Checklist de vérification ECL
1. Segmentation du portefeuille. Les critères de regroupement selon IFRS 9.B5.5.3 sont-ils documentés et appliqués de manière cohérente ? Le même client se retrouve-t-il dans le même segment d'un trimestre à l'autre ?
2. Évaluation de détérioration significative. L'entité applique-t-elle ses critères de manière cohérente ? La présomption des 30 jours selon IFRS 9.B5.5.37 est-elle correctement traitée (appliquée, ou écartée avec documentation au cas par cas) ?
3. Paramètres ECL. Les probabilités de défaut, pertes en cas de défaut et expositions sont-elles supportées par des données historiques et des ajustements prospectifs raisonnables ? Pouvez-vous retracer chaque paramètre jusqu'à une source nommée ?
4. Informations prospectives. L'entité a-t-elle incorporé des informations prospectives selon IFRS 9.B5.5.51 ? Les scénarios multiples sont-ils considérés et pondérés avec une justification écrite ?
5. Gouvernance. Le processus ECL est-il supervisé de manière appropriée ? Les changements de paramètres sont-ils approuvés et documentés ? Qui a validé les seuils quantitatifs de détérioration significative, et quand ?
6. Mouvements de provision. Les transferts entre étapes sont-ils correctement calculés et comptabilisés selon IFRS 9.B5.5.18 ? Les transferts retour d'Étape 2 vers Étape 1 sont-ils aussi fréquents que les transferts dans le sens inverse (un flux strictement asymétrique est un signal) ?
Où les associés sont en désaccord
Sur un sujet précis, nous voyons régulièrement deux associés expérimentés arriver à des conclusions différentes : l'utilisation d'une matrice de transition statique pour calibrer les PD lifetime dans une entité non financière.

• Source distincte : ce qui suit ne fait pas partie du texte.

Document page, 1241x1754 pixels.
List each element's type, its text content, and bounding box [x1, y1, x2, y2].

L'associé A accepte la matrice statique (pool statique calibré sur une fenêtre 2019-2023) comme base défendable, à condition que l'entité démontre que la composition du portefeuille et les conditions économiques sont stables. Son raisonnement : l'exigence « sans coût ni effort déraisonnable » d'IFRS 9.5.5(a) autorise explicitement des simplifications pour les entités non financières. Le pool statique est la simplification standard. Exiger une matrice de migration dynamique pour un fabricant d'équipements industriels revient à imposer un standard bancaire.

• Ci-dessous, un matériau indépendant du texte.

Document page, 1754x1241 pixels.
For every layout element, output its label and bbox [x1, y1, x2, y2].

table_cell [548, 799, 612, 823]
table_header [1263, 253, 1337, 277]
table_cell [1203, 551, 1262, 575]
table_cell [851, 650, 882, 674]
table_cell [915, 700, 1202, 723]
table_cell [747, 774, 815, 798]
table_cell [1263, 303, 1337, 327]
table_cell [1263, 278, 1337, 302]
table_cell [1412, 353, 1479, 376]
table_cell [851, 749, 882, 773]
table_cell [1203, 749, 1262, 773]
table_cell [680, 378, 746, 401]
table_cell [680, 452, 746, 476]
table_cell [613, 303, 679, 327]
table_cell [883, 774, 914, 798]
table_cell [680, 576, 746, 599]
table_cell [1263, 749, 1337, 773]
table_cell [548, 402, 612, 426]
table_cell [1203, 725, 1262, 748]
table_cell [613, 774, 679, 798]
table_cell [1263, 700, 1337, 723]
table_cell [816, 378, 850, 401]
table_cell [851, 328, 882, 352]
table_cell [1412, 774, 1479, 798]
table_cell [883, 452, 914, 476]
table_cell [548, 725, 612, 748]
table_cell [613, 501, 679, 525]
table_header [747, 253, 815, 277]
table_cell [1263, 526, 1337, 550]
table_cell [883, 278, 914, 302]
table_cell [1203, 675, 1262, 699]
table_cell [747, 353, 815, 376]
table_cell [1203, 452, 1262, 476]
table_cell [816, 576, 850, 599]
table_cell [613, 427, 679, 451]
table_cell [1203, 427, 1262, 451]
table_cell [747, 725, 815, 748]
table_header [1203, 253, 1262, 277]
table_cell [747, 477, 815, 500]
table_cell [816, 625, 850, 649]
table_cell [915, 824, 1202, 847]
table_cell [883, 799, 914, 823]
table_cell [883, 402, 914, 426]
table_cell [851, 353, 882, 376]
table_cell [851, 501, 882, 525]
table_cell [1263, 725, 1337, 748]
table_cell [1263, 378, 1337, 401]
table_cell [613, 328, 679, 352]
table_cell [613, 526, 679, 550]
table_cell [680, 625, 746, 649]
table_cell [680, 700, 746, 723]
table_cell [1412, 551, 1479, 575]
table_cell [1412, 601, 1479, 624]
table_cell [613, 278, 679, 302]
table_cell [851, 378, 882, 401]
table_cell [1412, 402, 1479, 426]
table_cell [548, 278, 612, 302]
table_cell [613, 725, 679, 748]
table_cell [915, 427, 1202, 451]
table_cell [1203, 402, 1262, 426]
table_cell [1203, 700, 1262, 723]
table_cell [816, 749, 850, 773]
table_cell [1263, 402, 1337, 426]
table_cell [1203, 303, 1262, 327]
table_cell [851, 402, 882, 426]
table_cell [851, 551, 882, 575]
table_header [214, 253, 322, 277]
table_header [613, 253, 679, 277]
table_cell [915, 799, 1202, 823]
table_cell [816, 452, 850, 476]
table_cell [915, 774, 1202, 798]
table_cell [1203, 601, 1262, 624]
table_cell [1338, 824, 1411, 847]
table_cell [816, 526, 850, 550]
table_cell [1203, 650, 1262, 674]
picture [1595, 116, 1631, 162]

L'associé B refuse le pool statique quand le portefeuille a changé substantiellement (nouveaux segments, nouvelles géographies, changements de politique de crédit). Son raisonnement : la PD lifetime est par construction sensible à la composition. Un pool statique de 2019 utilisé en 2024 suppose implicitement que les clients de 2024 ressemblent à ceux de 2019. Si ce n'est pas le cas, la PD est biaisée d'un montant inconnu. Il préfère une matrice de migration même grossière, calibrée sur les trois dernières années, à un pool statique propre mais potentiellement obsolète.
Les deux positions sont défendables. Le choix dépend de la stabilité réelle du portefeuille de l'entité auditée, et vous devez tester cette stabilité avant de conclure que le pool statique est acceptable. Un client qui a doublé son portefeuille de créances en trois ans, ou qui est entré dans un nouveau secteur, ne satisfait plus la condition de stabilité qui fonde la position de l'associé A.

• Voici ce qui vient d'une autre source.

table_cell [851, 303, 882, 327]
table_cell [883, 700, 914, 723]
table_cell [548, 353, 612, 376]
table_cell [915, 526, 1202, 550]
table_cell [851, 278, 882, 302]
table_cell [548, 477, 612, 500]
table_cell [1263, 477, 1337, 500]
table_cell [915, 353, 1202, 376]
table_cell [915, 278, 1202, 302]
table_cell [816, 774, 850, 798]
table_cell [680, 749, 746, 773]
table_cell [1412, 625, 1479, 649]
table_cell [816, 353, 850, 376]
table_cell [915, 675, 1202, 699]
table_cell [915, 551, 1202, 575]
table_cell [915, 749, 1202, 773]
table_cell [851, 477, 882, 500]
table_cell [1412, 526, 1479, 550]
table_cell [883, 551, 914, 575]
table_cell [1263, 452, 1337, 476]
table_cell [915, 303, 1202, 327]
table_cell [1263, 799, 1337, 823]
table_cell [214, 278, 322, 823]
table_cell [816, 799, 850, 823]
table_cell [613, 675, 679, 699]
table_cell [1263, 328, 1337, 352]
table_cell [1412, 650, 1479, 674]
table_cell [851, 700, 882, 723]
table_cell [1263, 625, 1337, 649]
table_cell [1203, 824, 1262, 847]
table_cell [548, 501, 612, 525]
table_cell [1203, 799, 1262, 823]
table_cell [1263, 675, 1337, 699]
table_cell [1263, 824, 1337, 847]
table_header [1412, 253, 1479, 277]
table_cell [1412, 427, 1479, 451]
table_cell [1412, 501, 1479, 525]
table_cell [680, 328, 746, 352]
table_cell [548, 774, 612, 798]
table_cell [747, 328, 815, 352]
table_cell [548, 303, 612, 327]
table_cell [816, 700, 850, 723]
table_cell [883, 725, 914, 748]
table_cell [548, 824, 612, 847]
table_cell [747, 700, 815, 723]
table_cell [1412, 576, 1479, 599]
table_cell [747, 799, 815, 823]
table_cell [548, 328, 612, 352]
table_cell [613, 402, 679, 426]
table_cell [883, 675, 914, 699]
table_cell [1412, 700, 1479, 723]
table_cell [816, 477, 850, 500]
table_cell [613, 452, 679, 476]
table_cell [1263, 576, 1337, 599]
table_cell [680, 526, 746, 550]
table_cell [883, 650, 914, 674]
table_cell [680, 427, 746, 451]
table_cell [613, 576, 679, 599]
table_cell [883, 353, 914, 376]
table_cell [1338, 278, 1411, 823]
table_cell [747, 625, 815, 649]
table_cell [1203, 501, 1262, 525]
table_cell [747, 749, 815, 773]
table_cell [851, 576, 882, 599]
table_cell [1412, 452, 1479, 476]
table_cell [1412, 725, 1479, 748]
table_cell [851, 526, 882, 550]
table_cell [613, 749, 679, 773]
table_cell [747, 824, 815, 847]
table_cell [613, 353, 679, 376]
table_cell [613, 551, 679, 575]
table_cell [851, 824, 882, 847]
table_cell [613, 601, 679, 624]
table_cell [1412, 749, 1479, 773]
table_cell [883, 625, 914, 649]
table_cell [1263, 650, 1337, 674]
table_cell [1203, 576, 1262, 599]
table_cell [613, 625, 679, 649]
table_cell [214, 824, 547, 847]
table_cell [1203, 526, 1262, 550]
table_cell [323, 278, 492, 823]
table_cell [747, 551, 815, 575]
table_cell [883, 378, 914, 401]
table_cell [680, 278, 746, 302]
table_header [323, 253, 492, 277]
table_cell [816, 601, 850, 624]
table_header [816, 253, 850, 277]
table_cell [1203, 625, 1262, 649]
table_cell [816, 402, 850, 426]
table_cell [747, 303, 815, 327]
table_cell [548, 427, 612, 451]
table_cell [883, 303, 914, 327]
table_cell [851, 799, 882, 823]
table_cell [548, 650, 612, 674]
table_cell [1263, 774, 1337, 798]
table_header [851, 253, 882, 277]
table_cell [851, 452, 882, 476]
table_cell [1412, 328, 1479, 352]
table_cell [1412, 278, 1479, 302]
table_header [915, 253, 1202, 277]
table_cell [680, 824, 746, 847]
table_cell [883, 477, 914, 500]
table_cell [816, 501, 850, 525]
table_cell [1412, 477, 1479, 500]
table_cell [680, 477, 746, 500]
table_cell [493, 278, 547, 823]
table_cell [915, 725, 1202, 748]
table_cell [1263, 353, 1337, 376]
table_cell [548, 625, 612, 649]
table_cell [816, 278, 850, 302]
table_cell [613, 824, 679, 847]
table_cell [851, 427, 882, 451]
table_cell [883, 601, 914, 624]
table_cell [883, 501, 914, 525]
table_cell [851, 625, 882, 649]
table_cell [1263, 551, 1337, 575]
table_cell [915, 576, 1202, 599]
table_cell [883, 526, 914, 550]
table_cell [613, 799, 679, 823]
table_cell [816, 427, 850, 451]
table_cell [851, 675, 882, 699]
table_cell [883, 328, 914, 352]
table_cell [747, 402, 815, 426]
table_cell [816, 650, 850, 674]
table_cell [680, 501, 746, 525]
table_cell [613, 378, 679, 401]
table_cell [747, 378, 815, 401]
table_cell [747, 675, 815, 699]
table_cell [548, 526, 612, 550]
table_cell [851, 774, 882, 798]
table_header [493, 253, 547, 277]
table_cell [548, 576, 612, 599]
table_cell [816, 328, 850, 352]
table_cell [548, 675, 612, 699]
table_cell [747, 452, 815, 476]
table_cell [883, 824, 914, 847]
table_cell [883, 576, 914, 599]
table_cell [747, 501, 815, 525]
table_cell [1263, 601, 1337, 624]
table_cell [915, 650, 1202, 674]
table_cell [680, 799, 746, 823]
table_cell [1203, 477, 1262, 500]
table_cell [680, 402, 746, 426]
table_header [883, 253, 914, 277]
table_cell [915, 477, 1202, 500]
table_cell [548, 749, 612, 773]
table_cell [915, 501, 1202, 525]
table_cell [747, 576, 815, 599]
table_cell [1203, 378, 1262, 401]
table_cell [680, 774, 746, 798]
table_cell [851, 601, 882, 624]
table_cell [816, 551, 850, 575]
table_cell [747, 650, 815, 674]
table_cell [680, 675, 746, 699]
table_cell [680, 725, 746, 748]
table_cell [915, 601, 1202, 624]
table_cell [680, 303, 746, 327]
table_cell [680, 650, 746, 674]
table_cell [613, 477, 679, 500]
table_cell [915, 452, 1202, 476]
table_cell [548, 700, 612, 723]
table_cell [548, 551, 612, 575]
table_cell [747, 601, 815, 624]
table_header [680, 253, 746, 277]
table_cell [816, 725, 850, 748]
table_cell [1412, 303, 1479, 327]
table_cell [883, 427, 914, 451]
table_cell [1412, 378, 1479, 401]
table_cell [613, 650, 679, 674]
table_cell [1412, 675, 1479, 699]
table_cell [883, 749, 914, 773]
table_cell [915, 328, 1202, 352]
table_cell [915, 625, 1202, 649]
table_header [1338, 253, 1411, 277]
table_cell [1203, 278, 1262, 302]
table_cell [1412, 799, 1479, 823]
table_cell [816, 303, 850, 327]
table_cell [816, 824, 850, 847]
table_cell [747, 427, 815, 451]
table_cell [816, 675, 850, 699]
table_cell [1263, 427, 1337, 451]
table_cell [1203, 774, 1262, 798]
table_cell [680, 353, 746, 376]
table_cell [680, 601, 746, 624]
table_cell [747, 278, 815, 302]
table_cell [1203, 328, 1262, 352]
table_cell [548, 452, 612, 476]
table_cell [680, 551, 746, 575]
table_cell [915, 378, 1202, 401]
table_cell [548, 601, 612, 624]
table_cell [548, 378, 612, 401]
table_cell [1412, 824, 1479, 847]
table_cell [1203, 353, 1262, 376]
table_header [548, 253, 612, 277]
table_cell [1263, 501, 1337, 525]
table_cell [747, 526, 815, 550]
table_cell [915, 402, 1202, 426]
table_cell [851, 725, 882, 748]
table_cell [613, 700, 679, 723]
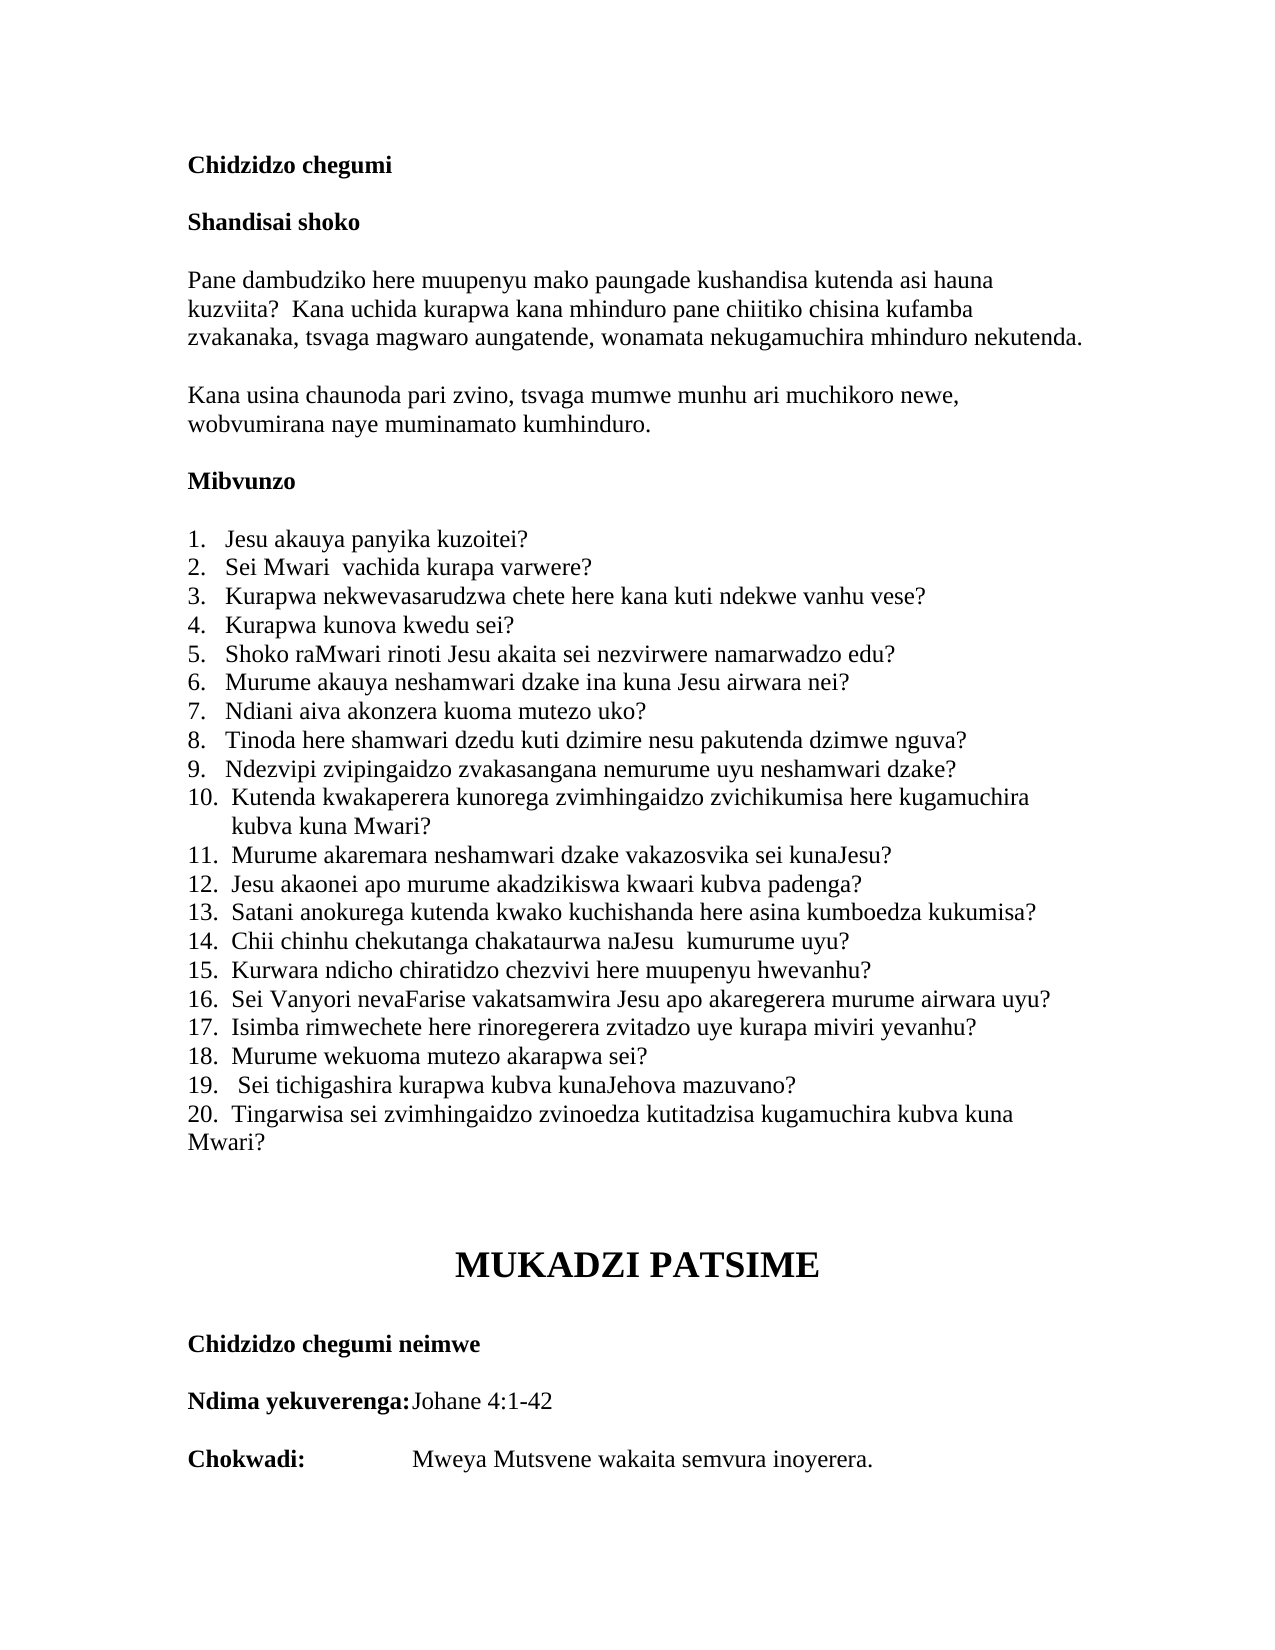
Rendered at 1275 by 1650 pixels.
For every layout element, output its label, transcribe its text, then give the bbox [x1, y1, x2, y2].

text Ndima yekuverenga: Johane 4:1-42 [187, 1386, 1087, 1415]
text 8. Tinoda here shamwari dzedu kuti dzimire nesu pakutenda dzimwe nguva? [187, 725, 1087, 754]
text 17. Isimba rimwechete here rinoregerera zvitadzo uye kurapa miviri yevanhu? [187, 1012, 1087, 1041]
text kubva kuna Mwari? [187, 811, 1087, 840]
text 12. Jesu akaonei apo murume akadzikiswa kwaari kubva padenga? [187, 869, 1087, 897]
text 2. Sei Mwari vachida kurapa varwere? [187, 552, 1087, 581]
text MUKADZI PATSIME [187, 1242, 1087, 1286]
text 10. Kutenda kwakaperera kunorega zvimhingaidzo zvichikumisa here kugamuchira [187, 782, 1087, 811]
text 18. Murume wekuoma mutezo akarapwa sei? [187, 1041, 1087, 1070]
text 4. Kurapwa kunova kwedu sei? [187, 610, 1087, 639]
text 16. Sei Vanyori nevaFarise vakatsamwira Jesu apo akaregerera murume airwara uyu? [187, 984, 1087, 1012]
text 3. Kurapwa nekwevasarudzwa chete here kana kuti ndekwe vanhu vese? [187, 581, 1087, 610]
text 1. Jesu akauya panyika kuzoitei? [187, 524, 1087, 552]
text 14. Chii chinhu chekutanga chakataurwa naJesu kumurume uyu? [187, 926, 1087, 955]
text 15. Kurwara ndicho chiratidzo chezvivi here muupenyu hwevanhu? [187, 955, 1087, 984]
text Shandisai shoko [187, 207, 1087, 236]
text Mibvunzo [187, 466, 1087, 495]
text 7. Ndiani aiva akonzera kuoma mutezo uko? [187, 696, 1087, 725]
text Chokwadi: Mweya Mutsvene wakaita semvura inoyerera. [187, 1444, 1087, 1472]
text 6. Murume akauya neshamwari dzake ina kuna Jesu airwara nei? [187, 667, 1087, 696]
text Chidzidzo chegumi neimwe [187, 1329, 1087, 1357]
text Kana usina chaunoda pari zvino, tsvaga mumwe munhu ari muchikoro newe, wobvumirana naye muminamato kumhinduro. [187, 380, 1087, 437]
text Chidzidzo chegumi [187, 150, 1087, 179]
text Pane dambudziko here muupenyu mako paungade kushandisa kutenda asi hauna kuzviita? Kana uchida kurapwa kana mhinduro pane chiitiko chisina kufamba zvakanaka, tsvaga magwaro aungatende, wonamata nekugamuchira mhinduro nekutenda. [187, 265, 1087, 351]
text 5. Shoko raMwari rinoti Jesu akaita sei nezvirwere namarwadzo edu? [187, 639, 1087, 667]
text 13. Satani anokurega kutenda kwako kuchishanda here asina kumboedza kukumisa? [187, 897, 1087, 926]
text 9. Ndezvipi zvipingaidzo zvakasangana nemurume uyu neshamwari dzake? [187, 754, 1087, 782]
text 19. Sei tichigashira kurapwa kubva kunaJehova mazuvano? [187, 1070, 1087, 1099]
text 20. Tingarwisa sei zvimhingaidzo zvinoedza kutitadzisa kugamuchira kubva kuna Mwari? [187, 1099, 1087, 1156]
text 11. Murume akaremara neshamwari dzake vakazosvika sei kunaJesu? [187, 840, 1087, 869]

Ce que le modèle ne vous dit pas
Un dernier point que vous ne trouverez pas dans IFRS 9 et que vous apprendrez sur vos premiers mandats ECL : le modèle à trois étapes donne l'illusion d'objectivité parce que chaque transfert est déclenché par un critère écrit. Mais le critère écrit est fixé par l'entité. Le levier politique n'est pas le calcul, c'est le paramétrage du seuil. Un dossier ECL bien audité teste d'abord la calibration du seuil de détérioration, puis les paramètres, puis le calcul. Un dossier mal audité teste le calcul et appelle cela un test de la provision.